Building Recipes

fairseq2 v0.5 introduces a simplified approach to creating custom training recipes. This tutorial shows how to build a complete language model pretraining recipe with just a few focused classes, showcasing the power and flexibility of the new recipe system.

Overview

The new recipe system eliminates much of the complexity found in earlier versions, allowing you to focus on what matters most: your model, data, and training logic. A complete custom recipe consists of just four main components:

        flowchart LR
    %% Styling
    classDef recipeBox fill:#e1f5fe,stroke:#0288d1,stroke-width:2px,color:#01579b
    classDef configBox fill:#f3e5f5,stroke:#7b1fa2,stroke-width:2px,color:#4a148c
    classDef datasetBox fill:#e8f5e8,stroke:#388e3c,stroke-width:2px,color:#1b5e20
    classDef entryBox fill:#fff3e0,stroke:#f57c00,stroke-width:2px,color:#e65100

    R[Recipe Class<br/>LMTrainRecipe]:::recipeBox
    C[Configuration<br/>LMTrainConfig]:::configBox
    D[Dataset<br/>LMTrainDataset]:::datasetBox
    E[Entry Point<br/>__main__.py]:::entryBox

    E --> R
    R --> C
    R --> D
    C --> D
    
  • Minimal boilerplate: Just 3 methods to override in your recipe class

  • Automatic dependency injection: Components are wired together automatically

  • Type-safe configuration: Dataclass-based configs with IDE support

  • Pluggable datasets: Easy to swap data sources and formats

  • One-line execution: Single command to run your recipe

Let’s go through the language model pretraining recipe step by step.

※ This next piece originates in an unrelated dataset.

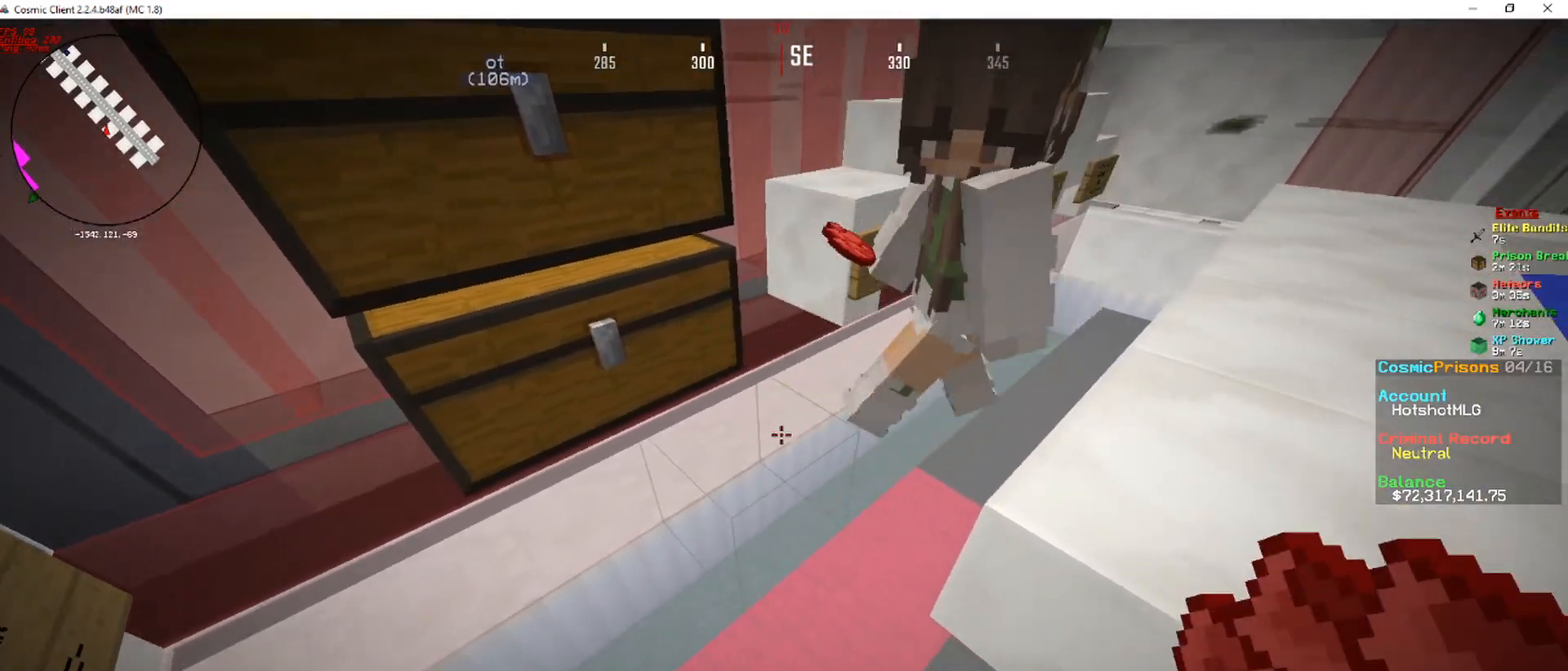
{"keys": [], "mouse": [], "events": []}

Step 0: Setup the Entry Point

The entry point is remarkably simple in v0.5:

from fairseq2.recipe.cli import train_main
from .recipe import LMTrainRecipe

# Create recipe instance
recipe = LMTrainRecipe()

# Run training with automatic CLI handling
train_main(recipe)

That’s it! Just 3 lines of code to create a complete training entry point.

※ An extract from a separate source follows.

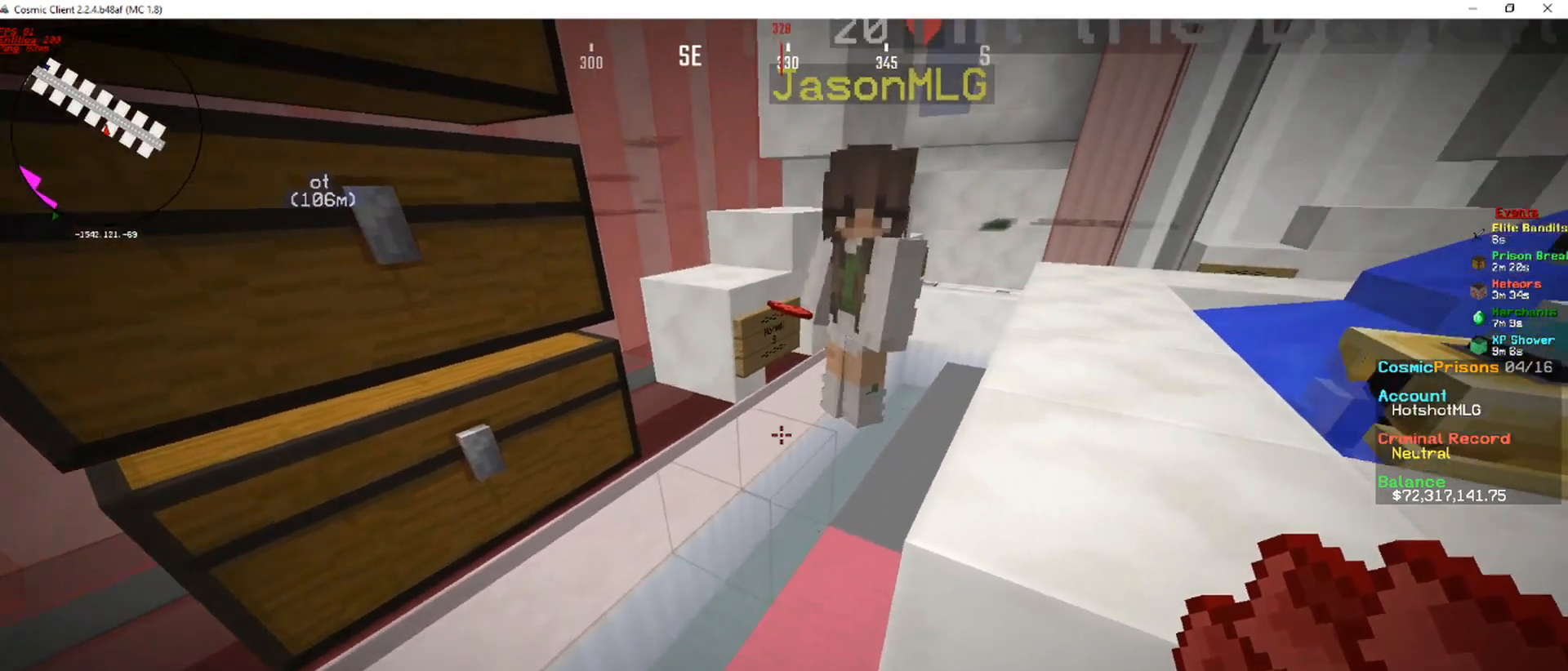
{"keys": [], "mouse": [], "events": []}
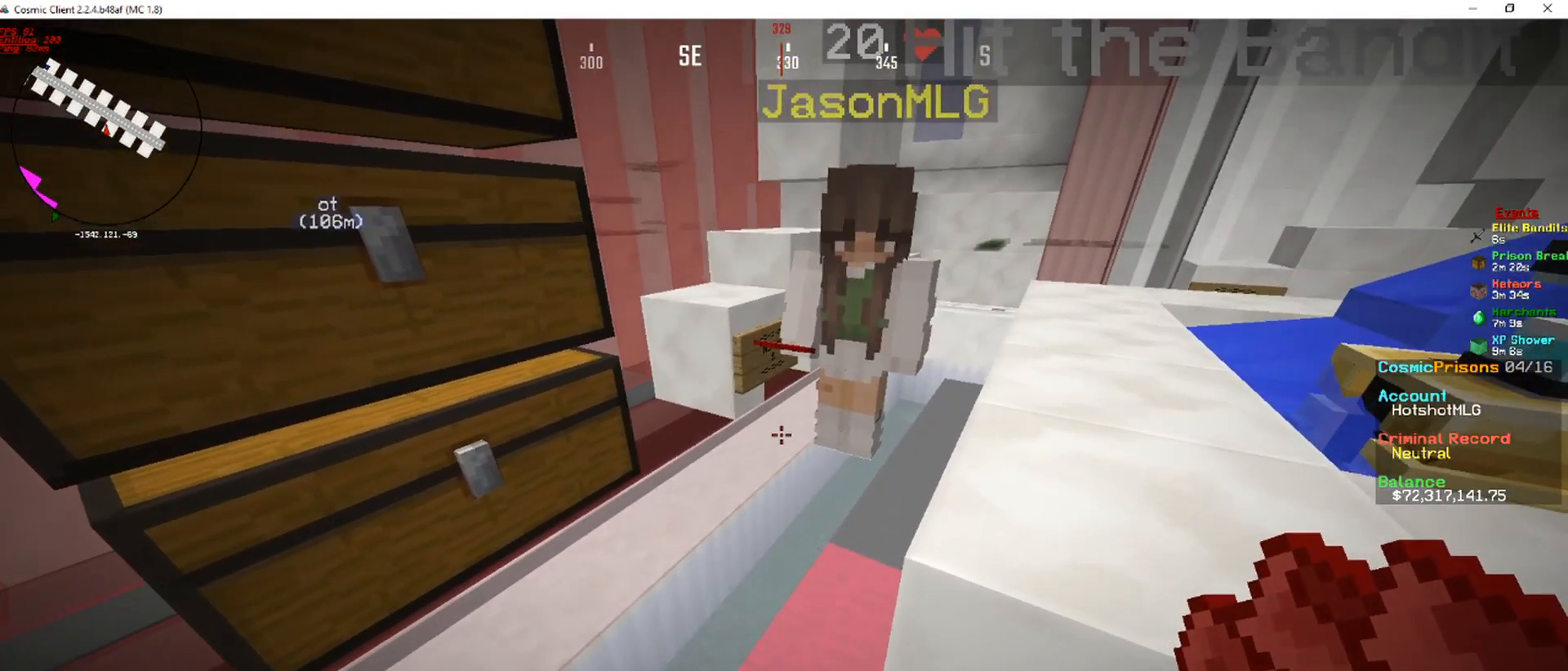
{"keys": [], "mouse": [], "events": []}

What :meth:`fairseq2.recipe.cli.train_main` provides automatically:

  • Command line argument parsing with recipe-specific options

  • Configuration loading and validation from files or command line

  • Distributed training setup with proper process group initialization

  • Logging configuration with structured output and metrics

  • Error handling with graceful shutdown and debugging support

  • Checkpoint management with automatic save/load functionality

Then what we need to do is to build our LMTrainRecipe class. As a quick preview, here is the skeleton of the recipe class:

from fairseq2.recipe.base import RecipeContext, TrainRecipe

@final
class LMTrainRecipe(TrainRecipe):
    """Language model pretraining recipe."""

    @override
    def register(self, container: DependencyContainer) -> None:
        """Register dataset family with the dependency container."""
        register_dataset_family(...)

    @override
    def create_trainer(self, context: RecipeContext) -> Trainer:
        """Create the trainer with model and data configuration."""
        ...
        # TODO: build this config class for our recipe
        config = context.config.as_(LMTrainConfig)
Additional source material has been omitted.